Lately I've been thinking a lot about life and death and love and work. Okay, let's get real here for a minute, I think about these things all the time, just lately it seems like I've had more cause to actually admit to thinking about them. I've come to some interesting conclusions. First I've realized that I am not afraid of my own death. I used to be, used to be terrified of it in fact. Now though I'm more concerned about what would happen to my pets if I were to die. I think this means I'm growing up and am peace with who I am and with my life. That's comforting.

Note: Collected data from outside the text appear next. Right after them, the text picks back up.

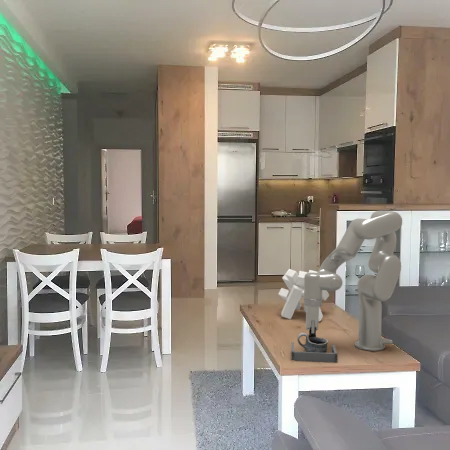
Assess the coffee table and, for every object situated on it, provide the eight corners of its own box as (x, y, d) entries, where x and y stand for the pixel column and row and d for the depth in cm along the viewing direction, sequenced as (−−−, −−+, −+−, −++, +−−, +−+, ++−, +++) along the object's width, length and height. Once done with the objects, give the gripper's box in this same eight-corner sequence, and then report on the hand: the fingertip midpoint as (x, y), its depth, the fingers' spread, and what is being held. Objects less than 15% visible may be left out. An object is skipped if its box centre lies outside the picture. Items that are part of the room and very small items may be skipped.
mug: (331, 359, 197) (332, 335, 197) (302, 361, 195) (302, 337, 194) (322, 352, 207) (322, 328, 206) (294, 354, 204) (294, 330, 204)
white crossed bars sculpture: (276, 316, 290) (258, 267, 277) (322, 296, 292) (306, 246, 278) (296, 349, 258) (276, 296, 244) (347, 327, 260) (331, 272, 246)
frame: (334, 352, 207) (334, 344, 207) (337, 362, 194) (337, 354, 194) (291, 350, 209) (291, 342, 209) (291, 360, 196) (291, 352, 196)
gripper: (303, 298, 215) (303, 339, 217) (304, 305, 201) (303, 349, 202) (321, 298, 214) (320, 340, 215) (322, 306, 200) (322, 350, 201)
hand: (312, 344), depth 209 cm, fingers closed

I've also been thinking about death because a good friend of mine lost her mother. Another friend of mine has a close friend who may not make it to the end of the year. Death really puts things in perspective. My petty little complaints about my office being minus twelve degrees seem, well, petty. Death also serves to remind us to tell those we love how we feel because you never know when that person won't be around anymore for you to tell them. So I urge you all, all like two of you who will read this, tell your loved ones you love them. Tell your friends you care. Do it now, do it today, don't regret not doing it.

As for my thoughts about work, well, work is work and I hate feeling like work is work. I want to feel good about what I'm doing, and lately that feeling just hasn't been there for me. I think a lot of it has to do with the fact that I maybe don't respect my boss all that much. I have what is probably a superiority complex when it comes to her and that's probably bad. I consider myself a far better manager to my staff than she is to me (and compared to how she treats other members of her staff I have it great) and I don't feel like I'm learning things from her. Maybe we've just worked together for too long and so therefore I've seen her in more respects than just as my boss, I don't know. I'm need to figure out a way to make work work for me again so I don't go home feeling like I've wasted eight hours of my day five days a week.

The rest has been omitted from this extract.